## Exercise prompt
Lay out the lines between the one holding "kV, is given" and the one holding "Observed: 1200 rpm", inclusive, as a Markdown table with a Row column giving each line's number and a Line column giving its text. Leave out any blank lines.

▼▼▼

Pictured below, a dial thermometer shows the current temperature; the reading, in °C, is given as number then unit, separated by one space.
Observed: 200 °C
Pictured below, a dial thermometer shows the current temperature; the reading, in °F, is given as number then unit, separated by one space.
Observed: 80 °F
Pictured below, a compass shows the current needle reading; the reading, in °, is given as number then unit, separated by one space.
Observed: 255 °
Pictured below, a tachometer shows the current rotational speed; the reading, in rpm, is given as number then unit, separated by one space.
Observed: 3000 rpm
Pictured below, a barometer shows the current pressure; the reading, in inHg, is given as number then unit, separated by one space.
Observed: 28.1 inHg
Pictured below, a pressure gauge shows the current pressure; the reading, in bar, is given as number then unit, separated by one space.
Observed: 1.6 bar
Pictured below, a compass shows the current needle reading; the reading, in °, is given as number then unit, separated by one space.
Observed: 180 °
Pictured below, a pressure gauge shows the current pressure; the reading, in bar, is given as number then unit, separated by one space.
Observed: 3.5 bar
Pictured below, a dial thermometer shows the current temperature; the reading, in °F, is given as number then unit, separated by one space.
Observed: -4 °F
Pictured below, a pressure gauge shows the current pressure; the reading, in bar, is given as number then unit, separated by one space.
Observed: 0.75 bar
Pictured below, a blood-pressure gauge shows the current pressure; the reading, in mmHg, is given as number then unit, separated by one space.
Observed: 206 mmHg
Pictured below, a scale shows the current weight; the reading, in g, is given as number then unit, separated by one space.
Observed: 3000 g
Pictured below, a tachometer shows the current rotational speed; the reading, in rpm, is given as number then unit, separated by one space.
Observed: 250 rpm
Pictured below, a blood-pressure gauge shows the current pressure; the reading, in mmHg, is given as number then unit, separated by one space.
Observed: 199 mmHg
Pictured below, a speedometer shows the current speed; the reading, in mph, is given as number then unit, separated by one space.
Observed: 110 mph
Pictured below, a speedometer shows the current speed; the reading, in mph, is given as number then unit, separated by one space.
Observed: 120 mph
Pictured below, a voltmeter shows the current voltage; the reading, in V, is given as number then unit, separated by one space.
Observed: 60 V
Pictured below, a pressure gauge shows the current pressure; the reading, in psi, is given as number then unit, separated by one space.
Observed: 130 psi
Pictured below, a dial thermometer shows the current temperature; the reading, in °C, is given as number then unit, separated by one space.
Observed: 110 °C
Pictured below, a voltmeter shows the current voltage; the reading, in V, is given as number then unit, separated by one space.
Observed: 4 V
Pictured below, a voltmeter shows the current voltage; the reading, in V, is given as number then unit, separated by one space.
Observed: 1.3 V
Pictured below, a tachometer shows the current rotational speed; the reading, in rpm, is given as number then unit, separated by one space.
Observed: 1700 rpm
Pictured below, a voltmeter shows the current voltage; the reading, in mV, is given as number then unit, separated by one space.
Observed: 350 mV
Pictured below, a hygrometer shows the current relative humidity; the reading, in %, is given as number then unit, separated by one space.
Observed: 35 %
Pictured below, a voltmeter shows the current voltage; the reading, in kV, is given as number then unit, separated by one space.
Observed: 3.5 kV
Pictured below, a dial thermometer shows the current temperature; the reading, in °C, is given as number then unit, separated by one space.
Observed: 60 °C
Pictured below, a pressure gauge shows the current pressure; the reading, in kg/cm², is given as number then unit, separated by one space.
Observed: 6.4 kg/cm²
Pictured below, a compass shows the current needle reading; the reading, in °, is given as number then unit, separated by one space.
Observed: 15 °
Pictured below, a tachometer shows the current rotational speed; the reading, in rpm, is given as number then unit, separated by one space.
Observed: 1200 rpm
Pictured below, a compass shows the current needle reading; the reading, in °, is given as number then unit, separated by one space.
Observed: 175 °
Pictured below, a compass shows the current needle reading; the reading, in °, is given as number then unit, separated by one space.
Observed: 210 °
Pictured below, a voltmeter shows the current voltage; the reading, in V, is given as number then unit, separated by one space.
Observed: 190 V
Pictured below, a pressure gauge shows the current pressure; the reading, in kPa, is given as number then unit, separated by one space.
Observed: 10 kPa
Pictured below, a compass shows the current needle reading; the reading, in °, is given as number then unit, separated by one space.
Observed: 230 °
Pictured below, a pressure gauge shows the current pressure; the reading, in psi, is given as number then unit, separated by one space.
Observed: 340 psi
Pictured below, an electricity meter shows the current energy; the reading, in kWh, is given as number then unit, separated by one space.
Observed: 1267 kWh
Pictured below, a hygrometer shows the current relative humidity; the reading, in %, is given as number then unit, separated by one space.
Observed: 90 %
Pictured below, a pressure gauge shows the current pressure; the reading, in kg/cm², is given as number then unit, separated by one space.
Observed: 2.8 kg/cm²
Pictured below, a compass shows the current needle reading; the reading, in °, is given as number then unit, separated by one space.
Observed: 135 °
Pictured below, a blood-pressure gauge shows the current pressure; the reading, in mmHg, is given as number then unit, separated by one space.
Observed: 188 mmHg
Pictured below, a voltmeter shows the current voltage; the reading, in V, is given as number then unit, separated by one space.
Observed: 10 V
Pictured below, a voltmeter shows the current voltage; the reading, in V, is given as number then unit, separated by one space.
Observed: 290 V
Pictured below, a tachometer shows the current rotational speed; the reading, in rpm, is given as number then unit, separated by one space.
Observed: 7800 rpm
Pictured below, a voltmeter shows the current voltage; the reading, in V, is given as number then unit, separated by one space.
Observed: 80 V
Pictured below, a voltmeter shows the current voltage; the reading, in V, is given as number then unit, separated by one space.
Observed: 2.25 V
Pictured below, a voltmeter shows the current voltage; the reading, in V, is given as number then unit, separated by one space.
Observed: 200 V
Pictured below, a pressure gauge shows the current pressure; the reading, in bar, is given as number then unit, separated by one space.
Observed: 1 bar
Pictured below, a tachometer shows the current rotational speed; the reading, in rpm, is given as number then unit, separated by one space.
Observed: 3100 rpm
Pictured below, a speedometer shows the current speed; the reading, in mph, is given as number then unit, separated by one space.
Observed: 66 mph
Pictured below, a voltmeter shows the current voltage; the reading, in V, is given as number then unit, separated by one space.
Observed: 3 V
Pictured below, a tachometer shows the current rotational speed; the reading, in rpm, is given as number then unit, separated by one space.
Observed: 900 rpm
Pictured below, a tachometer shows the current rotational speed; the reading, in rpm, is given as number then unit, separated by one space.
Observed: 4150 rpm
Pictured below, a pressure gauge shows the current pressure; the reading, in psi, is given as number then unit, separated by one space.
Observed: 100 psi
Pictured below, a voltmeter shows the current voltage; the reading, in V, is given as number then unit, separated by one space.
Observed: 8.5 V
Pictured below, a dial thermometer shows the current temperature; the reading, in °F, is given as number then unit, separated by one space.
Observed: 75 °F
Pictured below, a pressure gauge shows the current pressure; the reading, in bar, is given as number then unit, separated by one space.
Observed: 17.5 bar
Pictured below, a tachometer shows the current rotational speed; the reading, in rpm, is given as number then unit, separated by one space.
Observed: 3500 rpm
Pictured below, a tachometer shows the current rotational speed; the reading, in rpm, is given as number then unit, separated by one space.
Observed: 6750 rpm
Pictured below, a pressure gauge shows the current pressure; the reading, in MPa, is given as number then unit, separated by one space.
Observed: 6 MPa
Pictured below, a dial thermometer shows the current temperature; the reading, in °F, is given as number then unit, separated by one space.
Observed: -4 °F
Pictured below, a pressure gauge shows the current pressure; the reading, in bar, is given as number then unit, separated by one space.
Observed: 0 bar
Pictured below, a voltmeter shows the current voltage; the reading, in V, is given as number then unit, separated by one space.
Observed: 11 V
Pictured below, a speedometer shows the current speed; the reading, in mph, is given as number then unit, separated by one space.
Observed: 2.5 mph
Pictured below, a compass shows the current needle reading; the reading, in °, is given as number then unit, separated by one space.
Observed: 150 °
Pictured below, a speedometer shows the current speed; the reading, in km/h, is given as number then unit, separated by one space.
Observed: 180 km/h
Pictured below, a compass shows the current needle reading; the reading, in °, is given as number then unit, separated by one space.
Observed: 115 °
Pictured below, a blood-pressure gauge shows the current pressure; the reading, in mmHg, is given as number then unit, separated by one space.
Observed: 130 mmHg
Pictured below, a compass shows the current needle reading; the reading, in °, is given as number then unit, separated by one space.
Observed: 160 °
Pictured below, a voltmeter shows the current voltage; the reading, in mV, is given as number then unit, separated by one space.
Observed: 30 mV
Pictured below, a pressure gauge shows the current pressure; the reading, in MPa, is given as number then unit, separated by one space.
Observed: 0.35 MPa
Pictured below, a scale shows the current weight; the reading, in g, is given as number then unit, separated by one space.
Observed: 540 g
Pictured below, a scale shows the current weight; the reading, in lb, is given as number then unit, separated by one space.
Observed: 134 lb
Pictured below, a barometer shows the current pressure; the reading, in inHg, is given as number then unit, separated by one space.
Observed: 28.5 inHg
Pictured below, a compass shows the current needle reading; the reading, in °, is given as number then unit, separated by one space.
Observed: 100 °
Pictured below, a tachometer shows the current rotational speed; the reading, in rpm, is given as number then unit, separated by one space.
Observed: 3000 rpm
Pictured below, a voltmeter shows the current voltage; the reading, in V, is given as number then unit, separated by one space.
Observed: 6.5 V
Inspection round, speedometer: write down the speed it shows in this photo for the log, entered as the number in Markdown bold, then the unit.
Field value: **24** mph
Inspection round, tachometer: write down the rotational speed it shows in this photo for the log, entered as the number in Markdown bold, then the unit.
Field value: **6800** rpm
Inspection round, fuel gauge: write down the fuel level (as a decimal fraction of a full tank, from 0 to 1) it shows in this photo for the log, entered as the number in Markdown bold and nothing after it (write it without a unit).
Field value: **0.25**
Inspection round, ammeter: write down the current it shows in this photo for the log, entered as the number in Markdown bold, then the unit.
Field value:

▲▲▲

## Completed exercise
| Row | Line |
|---|---|
| 1 | Pictured below, a voltmeter shows the current voltage; the reading, in kV, is given as number then unit, separated by one space. |
| 2 | Observed: 3.5 kV |
| 3 | Pictured below, a dial thermometer shows the current temperature; the reading, in °C, is given as number then unit, separated by one space. |
| 4 | Observed: 60 °C |
| 5 | Pictured below, a pressure gauge shows the current pressure; the reading, in kg/cm², is given as number then unit, separated by one space. |
| 6 | Observed: 6.4 kg/cm² |
| 7 | Pictured below, a compass shows the current needle reading; the reading, in °, is given as number then unit, separated by one space. |
| 8 | Observed: 15 ° |
| 9 | Pictured below, a tachometer shows the current rotational speed; the reading, in rpm, is given as number then unit, separated by one space. |
| 10 | Observed: 1200 rpm |